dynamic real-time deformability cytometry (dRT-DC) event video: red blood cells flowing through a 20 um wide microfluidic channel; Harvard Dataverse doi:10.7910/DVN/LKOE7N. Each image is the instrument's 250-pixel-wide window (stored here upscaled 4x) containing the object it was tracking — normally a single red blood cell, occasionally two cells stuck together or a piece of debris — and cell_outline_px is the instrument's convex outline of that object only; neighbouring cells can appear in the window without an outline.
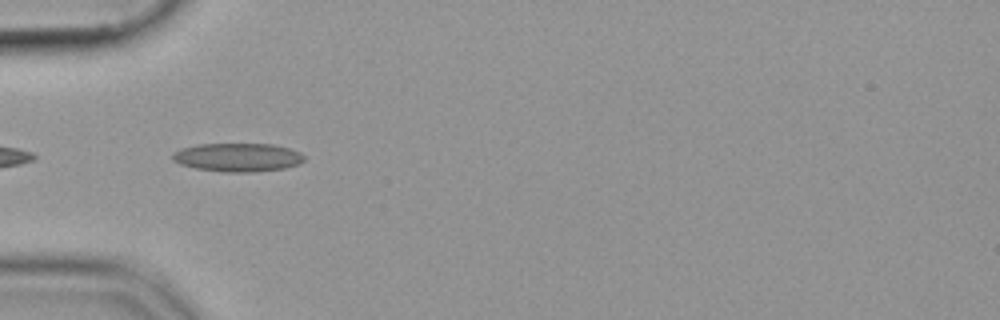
{"species": "common noctule bat (a hibernating species)", "species_latin": "Nyctalus noctula", "temperature_condition": "cold", "stored_images_in_passage": 6, "camera_frame_rate_fps": 3000, "um_per_image_px": 0.085, "animal": {"sex": "female", "body_mass_g": 19.9}, "frame": {"image": 1, "passage_image": 2, "time_ms": 0.333, "image_size_px": [1000, 320], "cell_outline_px": [[304, 160], [300, 164], [284, 168], [252, 172], [224, 172], [196, 168], [180, 164], [172, 160], [172, 152], [180, 148], [196, 144], [272, 144], [288, 148], [300, 152], [304, 156]], "centroid_in_image_um": [20.18, 13.37], "position_along_channel_um": 64.8, "area_um2": 21.96}}
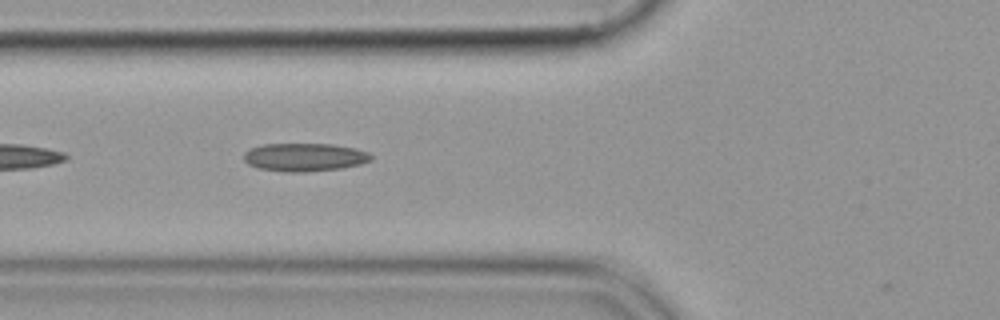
{"frame": {"image": 2, "passage_image": 5, "time_ms": 1.333, "image_size_px": [1000, 320], "cell_outline_px": [[372, 160], [360, 164], [340, 168], [304, 172], [284, 172], [256, 168], [248, 164], [244, 160], [244, 152], [252, 148], [264, 144], [332, 144], [356, 148], [368, 152], [372, 156]], "centroid_in_image_um": [25.88, 13.36], "position_along_channel_um": 99.9, "area_um2": 20.92}}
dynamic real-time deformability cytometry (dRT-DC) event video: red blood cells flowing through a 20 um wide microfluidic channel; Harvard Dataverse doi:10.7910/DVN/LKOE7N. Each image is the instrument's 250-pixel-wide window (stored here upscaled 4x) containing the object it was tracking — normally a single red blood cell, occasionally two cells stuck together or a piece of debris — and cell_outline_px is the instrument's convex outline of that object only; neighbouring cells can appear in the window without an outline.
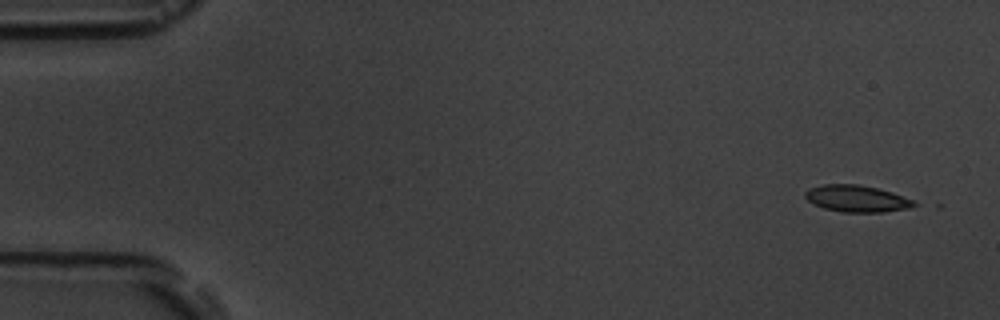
{"species": "common noctule bat (a hibernating species)", "species_latin": "Nyctalus noctula", "temperature_condition": "room temperature", "stored_images_in_passage": 5, "camera_frame_rate_fps": 3000, "um_per_image_px": 0.085, "animal": {"sex": "male", "body_mass_g": 19.5, "forearm_length_mm": 54.6}, "frame": {"image": 1, "passage_image": 1, "time_ms": 0.0, "image_size_px": [1000, 320], "cell_outline_px": [[920, 204], [912, 208], [884, 212], [840, 212], [824, 208], [808, 200], [804, 196], [804, 192], [808, 188], [824, 184], [856, 184], [876, 188], [892, 192], [916, 200]], "centroid_in_image_um": [72.89, 16.89], "position_along_channel_um": 12.1, "area_um2": 17.17}}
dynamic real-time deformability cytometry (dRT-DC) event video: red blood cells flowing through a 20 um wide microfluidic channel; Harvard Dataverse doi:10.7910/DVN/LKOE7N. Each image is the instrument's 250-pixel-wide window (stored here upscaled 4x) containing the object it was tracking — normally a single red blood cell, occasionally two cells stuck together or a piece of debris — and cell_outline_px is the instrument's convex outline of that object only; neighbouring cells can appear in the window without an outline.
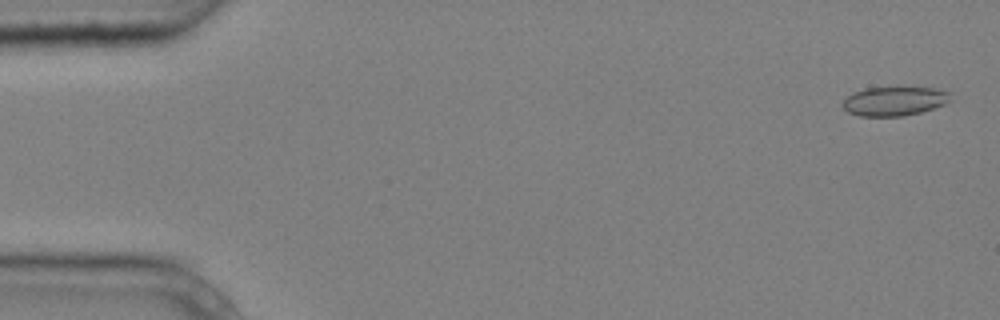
{"species": "common noctule bat (a hibernating species)", "species_latin": "Nyctalus noctula", "temperature_condition": "cold", "stored_images_in_passage": 4, "camera_frame_rate_fps": 3000, "um_per_image_px": 0.085, "animal": {"sex": "male", "body_mass_g": 20.4}, "frame": {"image": 1, "passage_image": 1, "time_ms": 0.0, "image_size_px": [1000, 320], "cell_outline_px": [[952, 100], [944, 104], [920, 112], [904, 116], [860, 116], [848, 112], [840, 104], [852, 92], [864, 88], [904, 84], [932, 88], [952, 92]], "centroid_in_image_um": [76.04, 8.54], "position_along_channel_um": 9.0, "area_um2": 19.25}}
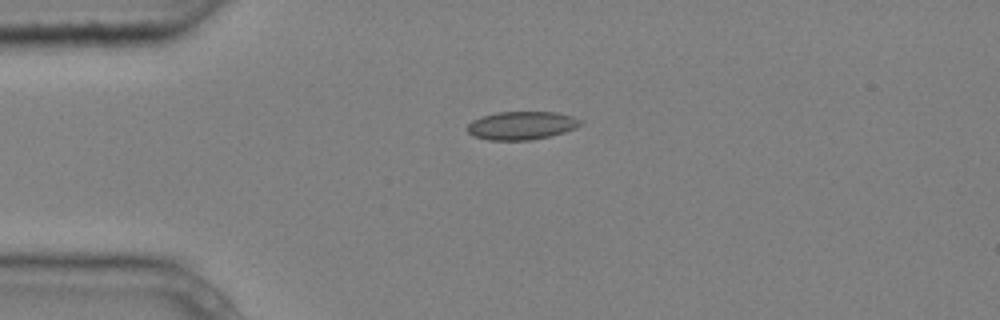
{"frame": {"image": 2, "passage_image": 4, "time_ms": 1.0, "image_size_px": [1000, 320], "cell_outline_px": [[584, 124], [576, 128], [552, 136], [532, 140], [488, 140], [472, 136], [464, 128], [472, 120], [480, 116], [496, 112], [556, 112], [572, 116], [580, 120]], "centroid_in_image_um": [44.3, 10.67], "position_along_channel_um": 40.7, "area_um2": 18.96}}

WHAT TO WORK ON
Without the pictures, output the full listing exactly as it stands.

SOLUTION FOR THIS EXERCISE
dynamic real-time deformability cytometry (dRT-DC) event video: red blood cells flowing through a 20 um wide microfluidic channel; Harvard Dataverse doi:10.7910/DVN/LKOE7N. Each image is the instrument's 250-pixel-wide window (stored here upscaled 4x) containing the object it was tracking — normally a single red blood cell, occasionally two cells stuck together or a piece of debris — and cell_outline_px is the instrument's convex outline of that object only; neighbouring cells can appear in the window without an outline.
{"species": "common noctule bat (a hibernating species)", "species_latin": "Nyctalus noctula", "temperature_condition": "cold", "stored_images_in_passage": 6, "camera_frame_rate_fps": 3000, "um_per_image_px": 0.085, "animal": {"sex": "female", "body_mass_g": 19.9}, "frame": {"image": 1, "passage_image": 2, "time_ms": 0.333, "image_size_px": [1000, 320], "cell_outline_px": [[304, 160], [300, 164], [284, 168], [252, 172], [224, 172], [196, 168], [180, 164], [172, 160], [172, 152], [180, 148], [196, 144], [272, 144], [288, 148], [300, 152], [304, 156]], "centroid_in_image_um": [20.18, 13.37], "position_along_channel_um": 64.8, "area_um2": 21.96}}
{"frame": {"image": 2, "passage_image": 5, "time_ms": 1.333, "image_size_px": [1000, 320], "cell_outline_px": [[372, 160], [360, 164], [340, 168], [304, 172], [284, 172], [256, 168], [248, 164], [244, 160], [244, 152], [252, 148], [264, 144], [332, 144], [356, 148], [368, 152], [372, 156]], "centroid_in_image_um": [25.88, 13.36], "position_along_channel_um": 99.9, "area_um2": 20.92}}
dynamic real-time deformability cytometry (dRT-DC) event video: red blood cells flowing through a 20 um wide microfluidic channel; Harvard Dataverse doi:10.7910/DVN/LKOE7N. Each image is the instrument's 250-pixel-wide window (stored here upscaled 4x) containing the object it was tracking — normally a single red blood cell, occasionally two cells stuck together or a piece of debris — and cell_outline_px is the instrument's convex outline of that object only; neighbouring cells can appear in the window without an outline.
{"species": "common noctule bat (a hibernating species)", "species_latin": "Nyctalus noctula", "temperature_condition": "room temperature", "stored_images_in_passage": 5, "camera_frame_rate_fps": 3000, "um_per_image_px": 0.085, "animal": {"sex": "male", "body_mass_g": 19.5, "forearm_length_mm": 54.6}, "frame": {"image": 1, "passage_image": 1, "time_ms": 0.0, "image_size_px": [1000, 320], "cell_outline_px": [[920, 204], [912, 208], [884, 212], [840, 212], [824, 208], [808, 200], [804, 196], [804, 192], [808, 188], [824, 184], [856, 184], [876, 188], [892, 192], [916, 200]], "centroid_in_image_um": [72.89, 16.89], "position_along_channel_um": 12.1, "area_um2": 17.17}}
dynamic real-time deformability cytometry (dRT-DC) event video: red blood cells flowing through a 20 um wide microfluidic channel; Harvard Dataverse doi:10.7910/DVN/LKOE7N. Each image is the instrument's 250-pixel-wide window (stored here upscaled 4x) containing the object it was tracking — normally a single red blood cell, occasionally two cells stuck together or a piece of debris — and cell_outline_px is the instrument's convex outline of that object only; neighbouring cells can appear in the window without an outline.
{"species": "common noctule bat (a hibernating species)", "species_latin": "Nyctalus noctula", "temperature_condition": "cold", "stored_images_in_passage": 4, "camera_frame_rate_fps": 3000, "um_per_image_px": 0.085, "animal": {"sex": "male", "body_mass_g": 20.4}, "frame": {"image": 1, "passage_image": 1, "time_ms": 0.0, "image_size_px": [1000, 320], "cell_outline_px": [[952, 100], [944, 104], [920, 112], [904, 116], [860, 116], [848, 112], [840, 104], [852, 92], [864, 88], [904, 84], [932, 88], [952, 92]], "centroid_in_image_um": [76.04, 8.54], "position_along_channel_um": 9.0, "area_um2": 19.25}}
{"frame": {"image": 2, "passage_image": 4, "time_ms": 1.0, "image_size_px": [1000, 320], "cell_outline_px": [[584, 124], [576, 128], [552, 136], [532, 140], [488, 140], [472, 136], [464, 128], [472, 120], [480, 116], [496, 112], [556, 112], [572, 116], [580, 120]], "centroid_in_image_um": [44.3, 10.67], "position_along_channel_um": 40.7, "area_um2": 18.96}}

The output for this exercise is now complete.